As the Judge put it, "what I have to decide in this case is whether the scope of the assistance available to the Trustee, whether under section 241 or at common law, enables him to pursue transaction avoidance claims against Primeo and, if so, whether this Court should apply the substantive foreign law applicable in the New York bankruptcy proceeding or the domestic law which would be applicable if a winding up order had been made against BLMIS in this jurisdiction." Dealing first with Part XVII of the Companies Law, the Judge held that section 241 sets out an exhaustive list both of the powers available to a foreign office holder under Part XVII and the purposes for which they may be exercised.

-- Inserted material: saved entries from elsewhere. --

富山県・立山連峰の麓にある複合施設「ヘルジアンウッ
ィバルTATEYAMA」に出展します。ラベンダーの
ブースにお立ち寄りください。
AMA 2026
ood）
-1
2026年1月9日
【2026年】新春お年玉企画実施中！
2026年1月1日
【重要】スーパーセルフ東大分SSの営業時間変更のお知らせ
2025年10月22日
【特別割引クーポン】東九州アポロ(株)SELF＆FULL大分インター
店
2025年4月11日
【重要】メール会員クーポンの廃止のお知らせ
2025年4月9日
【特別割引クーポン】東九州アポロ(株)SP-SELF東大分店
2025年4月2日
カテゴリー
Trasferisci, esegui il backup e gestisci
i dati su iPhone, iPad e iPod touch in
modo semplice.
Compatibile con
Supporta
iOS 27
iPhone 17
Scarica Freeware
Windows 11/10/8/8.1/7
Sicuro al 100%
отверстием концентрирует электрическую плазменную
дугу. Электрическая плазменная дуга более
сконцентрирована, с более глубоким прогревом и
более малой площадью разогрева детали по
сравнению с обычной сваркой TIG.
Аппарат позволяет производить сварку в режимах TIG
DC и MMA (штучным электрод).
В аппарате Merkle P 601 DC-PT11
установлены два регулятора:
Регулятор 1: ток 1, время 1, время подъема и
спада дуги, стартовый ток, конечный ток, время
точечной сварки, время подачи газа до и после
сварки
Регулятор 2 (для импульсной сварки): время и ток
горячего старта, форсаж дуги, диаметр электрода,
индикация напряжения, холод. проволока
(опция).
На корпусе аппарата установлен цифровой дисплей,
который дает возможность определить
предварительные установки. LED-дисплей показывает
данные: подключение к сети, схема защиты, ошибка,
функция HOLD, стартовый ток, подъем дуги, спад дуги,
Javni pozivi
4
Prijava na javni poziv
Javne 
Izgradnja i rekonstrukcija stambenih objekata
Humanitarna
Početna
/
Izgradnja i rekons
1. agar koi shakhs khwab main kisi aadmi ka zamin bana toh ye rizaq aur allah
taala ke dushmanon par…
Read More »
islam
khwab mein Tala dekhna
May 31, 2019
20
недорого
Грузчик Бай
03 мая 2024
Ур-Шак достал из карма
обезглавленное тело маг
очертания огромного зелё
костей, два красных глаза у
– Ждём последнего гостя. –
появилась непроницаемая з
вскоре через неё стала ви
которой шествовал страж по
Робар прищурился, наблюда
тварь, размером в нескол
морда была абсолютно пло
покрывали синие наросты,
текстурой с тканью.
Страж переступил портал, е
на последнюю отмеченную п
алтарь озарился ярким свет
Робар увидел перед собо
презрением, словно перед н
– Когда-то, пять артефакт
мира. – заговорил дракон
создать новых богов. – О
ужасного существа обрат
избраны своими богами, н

The Judge then considered whether the power in section 241(e), to make an order for "the turnover to a foreign representative of any property belonging to a debtor" could extend, as the trustee argued, to setting aside an antecedent transaction and ordering the repayment of money to the trustee. The Judge held that it could not, and that section 241(e) relates only to property belonging to the company prior to the commencement of its liquidation, and not to property which is recoverable only by an office-holder pursuant to transaction avoidance powers. The Judge took the view that Part XVII provides foreign office-holders with a simple procedural mechanism for obtaining ancillary relief, but does not extend to complex disputes such as would arise in an avoidance action.

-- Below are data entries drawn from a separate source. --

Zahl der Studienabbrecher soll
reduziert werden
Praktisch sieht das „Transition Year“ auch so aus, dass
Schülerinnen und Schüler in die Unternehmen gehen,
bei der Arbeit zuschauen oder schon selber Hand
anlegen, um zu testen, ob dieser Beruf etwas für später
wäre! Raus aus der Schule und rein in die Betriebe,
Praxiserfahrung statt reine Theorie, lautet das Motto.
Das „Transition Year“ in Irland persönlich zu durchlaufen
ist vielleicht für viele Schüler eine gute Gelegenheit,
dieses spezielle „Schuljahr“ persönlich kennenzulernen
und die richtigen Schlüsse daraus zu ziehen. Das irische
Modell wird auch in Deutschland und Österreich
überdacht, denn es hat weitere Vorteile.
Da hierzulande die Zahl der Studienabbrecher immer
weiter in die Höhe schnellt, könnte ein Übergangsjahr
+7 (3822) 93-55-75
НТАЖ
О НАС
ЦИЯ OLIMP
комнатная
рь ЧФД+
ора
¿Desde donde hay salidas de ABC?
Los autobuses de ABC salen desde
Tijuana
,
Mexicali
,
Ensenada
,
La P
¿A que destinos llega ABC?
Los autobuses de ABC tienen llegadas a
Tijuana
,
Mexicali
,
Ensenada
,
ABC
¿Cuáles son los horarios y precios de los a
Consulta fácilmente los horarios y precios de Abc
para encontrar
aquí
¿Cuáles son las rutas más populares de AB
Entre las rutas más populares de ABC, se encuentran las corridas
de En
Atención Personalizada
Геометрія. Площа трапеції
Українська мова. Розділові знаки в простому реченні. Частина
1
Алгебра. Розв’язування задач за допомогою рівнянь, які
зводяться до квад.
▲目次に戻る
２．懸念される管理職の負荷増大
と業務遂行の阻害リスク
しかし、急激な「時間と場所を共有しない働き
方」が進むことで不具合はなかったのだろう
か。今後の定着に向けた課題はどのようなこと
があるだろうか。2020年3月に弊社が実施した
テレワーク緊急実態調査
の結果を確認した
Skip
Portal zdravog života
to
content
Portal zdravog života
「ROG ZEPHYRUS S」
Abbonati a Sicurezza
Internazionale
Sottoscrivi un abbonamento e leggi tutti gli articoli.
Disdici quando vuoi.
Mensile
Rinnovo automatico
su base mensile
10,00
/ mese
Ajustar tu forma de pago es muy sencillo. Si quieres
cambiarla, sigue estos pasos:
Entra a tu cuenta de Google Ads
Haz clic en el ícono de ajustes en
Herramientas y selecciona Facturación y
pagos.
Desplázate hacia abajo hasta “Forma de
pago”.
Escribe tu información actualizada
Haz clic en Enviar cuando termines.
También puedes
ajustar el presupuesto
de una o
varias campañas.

Turning to the position under the common law, the Judge considered the principle established in Cambridge Gas, and reaffirmed by the English High Court in Schmitt -v- Deichmann, that recognition of a foreign office holder carries with it the active assistance of the Court, by doing whatever it could have done in a domestic insolvency. The Judge asked whether this remains the law following the Supreme Court's decision, in Rubin -v- Eurofinance SA, that Cambridge Gas was wrongly decided. The Judge held that the Supreme Court's reversal of Rubin applies only to the question of enforcement of foreign judgments and did not disturb the principle that recognition at common law carries with it the active assistance of the Court. He therefore held that a foreign office holder does in principle have the right under common law to bring an avoidance claim in the Cayman Islands under Cayman law.

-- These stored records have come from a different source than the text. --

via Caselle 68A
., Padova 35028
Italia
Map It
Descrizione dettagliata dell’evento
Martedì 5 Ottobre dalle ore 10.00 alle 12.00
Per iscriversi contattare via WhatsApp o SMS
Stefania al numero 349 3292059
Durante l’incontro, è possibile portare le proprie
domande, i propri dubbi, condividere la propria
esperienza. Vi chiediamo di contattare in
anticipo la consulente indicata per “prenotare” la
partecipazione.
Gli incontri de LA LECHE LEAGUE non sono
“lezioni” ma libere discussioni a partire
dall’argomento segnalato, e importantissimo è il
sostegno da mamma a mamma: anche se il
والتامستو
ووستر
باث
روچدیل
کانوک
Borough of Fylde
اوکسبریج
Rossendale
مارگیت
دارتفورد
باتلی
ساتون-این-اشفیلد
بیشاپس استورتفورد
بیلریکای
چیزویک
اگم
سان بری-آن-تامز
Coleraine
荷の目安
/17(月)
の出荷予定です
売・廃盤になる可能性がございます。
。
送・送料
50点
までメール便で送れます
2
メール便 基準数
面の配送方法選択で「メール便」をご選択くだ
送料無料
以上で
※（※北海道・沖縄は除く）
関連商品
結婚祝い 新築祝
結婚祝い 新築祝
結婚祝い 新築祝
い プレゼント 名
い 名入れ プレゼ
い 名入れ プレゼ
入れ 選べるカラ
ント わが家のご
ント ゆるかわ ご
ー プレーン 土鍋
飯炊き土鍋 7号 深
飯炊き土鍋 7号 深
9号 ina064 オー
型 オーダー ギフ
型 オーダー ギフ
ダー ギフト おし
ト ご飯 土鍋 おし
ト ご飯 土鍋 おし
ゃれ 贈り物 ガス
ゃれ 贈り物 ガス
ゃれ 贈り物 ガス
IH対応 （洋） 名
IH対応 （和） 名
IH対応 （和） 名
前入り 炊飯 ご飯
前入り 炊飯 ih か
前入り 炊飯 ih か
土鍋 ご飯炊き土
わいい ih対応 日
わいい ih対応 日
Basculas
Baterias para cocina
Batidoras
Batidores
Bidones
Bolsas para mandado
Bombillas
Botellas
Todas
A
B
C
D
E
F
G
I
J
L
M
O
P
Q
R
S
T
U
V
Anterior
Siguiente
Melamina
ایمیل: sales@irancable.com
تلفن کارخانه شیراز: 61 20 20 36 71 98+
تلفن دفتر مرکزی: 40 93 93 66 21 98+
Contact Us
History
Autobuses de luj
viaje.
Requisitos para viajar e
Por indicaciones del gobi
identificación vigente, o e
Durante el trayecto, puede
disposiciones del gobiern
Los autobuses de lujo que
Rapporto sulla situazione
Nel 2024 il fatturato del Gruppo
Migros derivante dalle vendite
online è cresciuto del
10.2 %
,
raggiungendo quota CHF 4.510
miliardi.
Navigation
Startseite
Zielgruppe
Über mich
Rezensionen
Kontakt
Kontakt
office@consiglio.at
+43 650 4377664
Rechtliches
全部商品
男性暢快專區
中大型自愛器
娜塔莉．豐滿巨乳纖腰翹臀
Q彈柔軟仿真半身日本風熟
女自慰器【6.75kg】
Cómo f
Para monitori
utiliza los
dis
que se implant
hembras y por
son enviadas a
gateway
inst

The Judge also considered whether the trustee's right to bring such a claim would be dependent on the nature of BLMIS' connection with the Cayman jurisdiction. It was argued by Primeo that the Court could only extend to a foreign office holder the right to exercise statutory avoidance powers, if it was established that the Cayman Court would itself have had jurisdiction to wind up BLMIS. According to Primeo, if the foreign company did not meet the criteria for a local winding up so as to bring it within the ambit of the Companies Law, it was not open to the Court to allow it to obtain remedies which that statute provides solely to an official liquidator appointed in the context of such a winding up. The Judge rejected this argument, following decisions of the South African and Bermudan courts that the existence of jurisdiction to make a winding up order was irrelevant to the question of common law recognition and assistance.

The final question considered by the Judge was whether Primeo was entitled to the benefit of insolvency set-off as between the trustee's avoidance claims, and claims which Primeo itself asserts against BLMIS as a victim, as it says, of the Madoff fraud. The Judge held that no such set off is available, relying on the well settled principle that pre-liquidation claims cannot be set off against post-liquidation avoidance claims. Equally, the Judge held that Primeo could not rely on the equitable rule in Cherry -v- Boultbee to achieve the same result.